An authorization is the chain buyer or the buying office that said you're approved. Then that is an actual order. Not an order, an actual commitment. However, we’ve seen it happen. A buyer may change. New buyer comes in and you don't get the sale. Or the buyer may change their mind, which happened with a major retailer we don’t want to have it in October, we’ll have it in April. It is just too late. So, until you get the order – you have a very high indication, but until you get the order, you don't have it.

H
Herb Fleming
Private Investor

Sure. Well, I understand that. A question for you with regard to gross margins. I was looking at the third quarter. It’s 32.5%, which for the year you were at 35%. What do you expect your margins to be going forward? Are they going to move up to 35% range, which you've discussed in the past, or are we looking at 32.5%?

L
Larry Morgenstein
Chief Financial Officer

Well, as I explained, we have a higher depreciation number in cost of goods, which lowered that. So, you’re really running more parallel to what you had before. However, with higher sales, we should move up to 34% to 35%.

H
Herb Fleming
Private Investor

Okay, all right. And then, your SG&A, you expect to be able to keep it around 25%, 26%?

L
Larry Morgenstein
Chief Financial Officer

Actually go down as a percentage of sales as our sales have increased. So, we should be substantially lower if we can get higher sales.

H
Herb Fleming
Private Investor

Okay. Question with regard to financing and balance sheets questions, it appears that your accounts payable, vendor payables are 90 days or more. Given the fact that you expect to increase your volume, you have pressure from your vendors? Will they be able to extend more in terms of dollar credit? Or you would have to do a refinancing in order to create the ability to finance the growth over the next six to nine months?

L
Larry Morgenstein
Chief Financial Officer

We have very significant working capital commitments.

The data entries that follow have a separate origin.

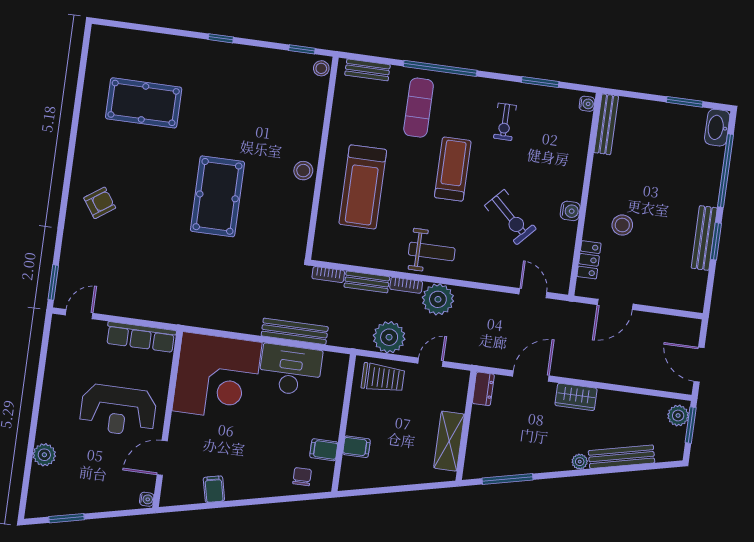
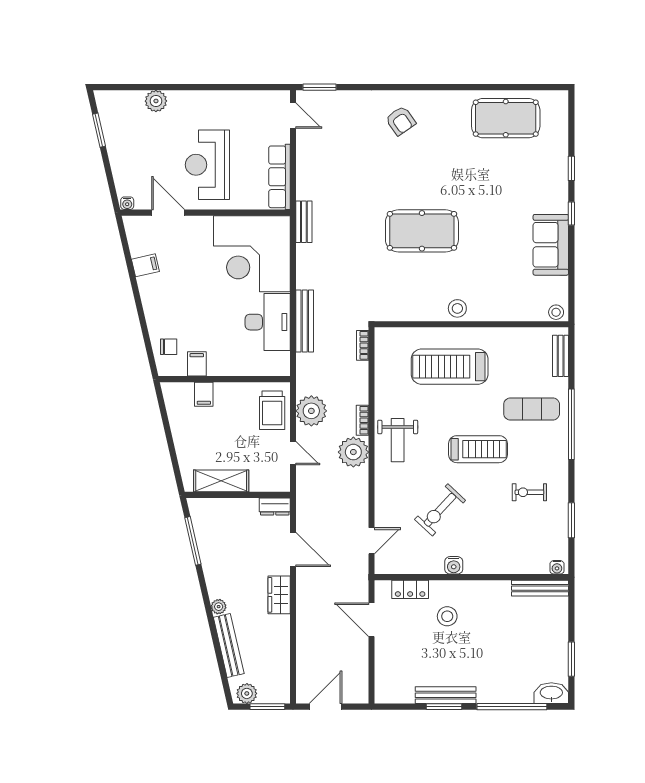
window: (302, 49) -> (571, 168), moved
sofa: (250, 64) -> (551, 245), added
pool table: (144, 103) -> (506, 118), moved, turned 90
bench: (367, 282) -> (304, 222), moved
plant: (678, 415) -> (247, 693), moved

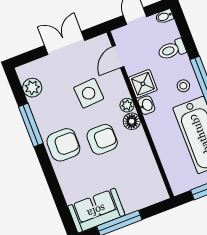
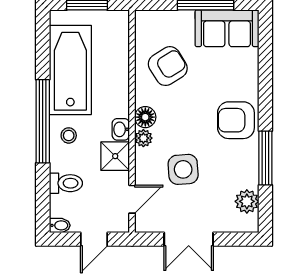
armchair: (102, 139) -> (168, 66), moved, turned 148

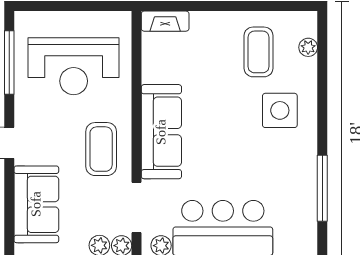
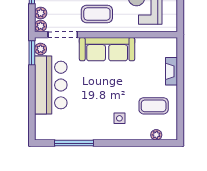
fireplace: (165, 21) -> (172, 71), moved
side table: (280, 110) -> (119, 118), width x0.54, depth x0.54

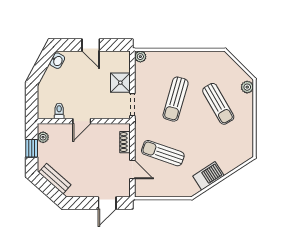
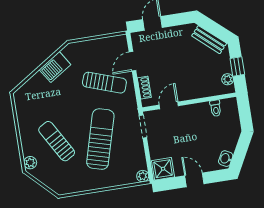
shower: (120, 83) -> (163, 169), moved
sun lounger: (176, 99) -> (100, 139), width x1.36, depth x1.34
door: (82, 121) -> (169, 105), moved
door: (132, 170) -> (132, 61), hinge flipped

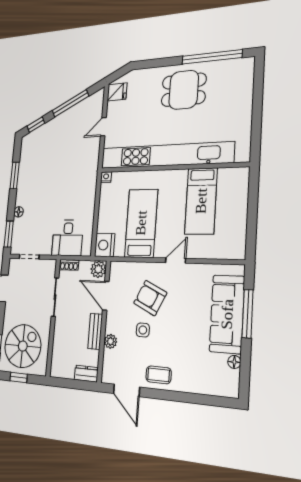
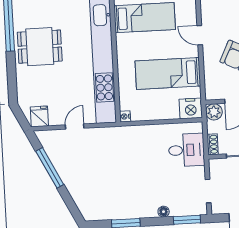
dining table: (184, 90) -> (40, 47), turned 90
window: (36, 125) -> (72, 206), removed
door: (103, 127) -> (75, 127), swing flipped

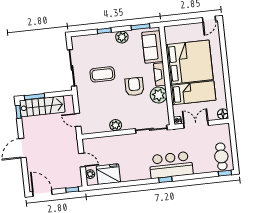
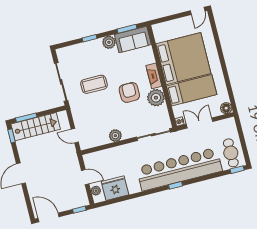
sofa: (152, 47) -> (133, 39), moved, turned -90
bar counter: (171, 165) -> (179, 169), width x1.86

So, we do not see any pressure there.

H
Herb Fleming
Private Investor

So, you have the availability under your current lines?

L
Larry Morgenstein
Chief Financial Officer

Yes. We have available. And we expect with very positive cash flow resulting to substantially reduce our interest rates in the next several months.

H
Herb Fleming
Private Investor

Okay. And the last question is, you've made certainly aggressive statements with regard to annual run rates over the last 12 months to $40 million to $50 million to $40 million. I didn't hear that this time. Are we looking at a $40 million run rate at some point early on?

L
Larry Morgenstein
Chief Financial Officer

We’re looking to be between 40 and – I would say, by first quarter, going into the second quarter. What happened is we have had a number of commitments and they have been pushed back, start dates. But they are there. So, we are with that same feeling in terms of run rates.

H
Herb Fleming
Private Investor

Okay. All right, thank you. I can do my modeling now and I appreciate it very much. Overall, continued success and I hope to continue to support you.

C
Carl Wolf
Chairman and Chief Executive Officer

Thank you, Herp.

Operator

[Operator Instructions]. Today’s next question comes from Fred Orr, a private investor. Please go ahead.

F
Fred Orr
Private Investor

Thank you very much. Most of my questions were answered by the – from the last caller’s line of questioning. So, I’ll pass. Thank you.

Operator

And, ladies and gentlemen, this concludes your question-and-answer session. I’d like to turn the conference back over to the management team for any final remarks.

C
Carl Wolf
Chairman and Chief Executive Officer

I’d like to think all you for participating on today's call. We look forward to talking with you again to review the results of the final fiscal quarter. Have a great day.

Operator

Thank you.

C
Carl Wolf
Chairman and Chief Executive Officer

Thank you.

Operator

This concludes today’s conference call. We thank you all for attending today’s presentation. You may now disconnect your lines and have a wonderful day.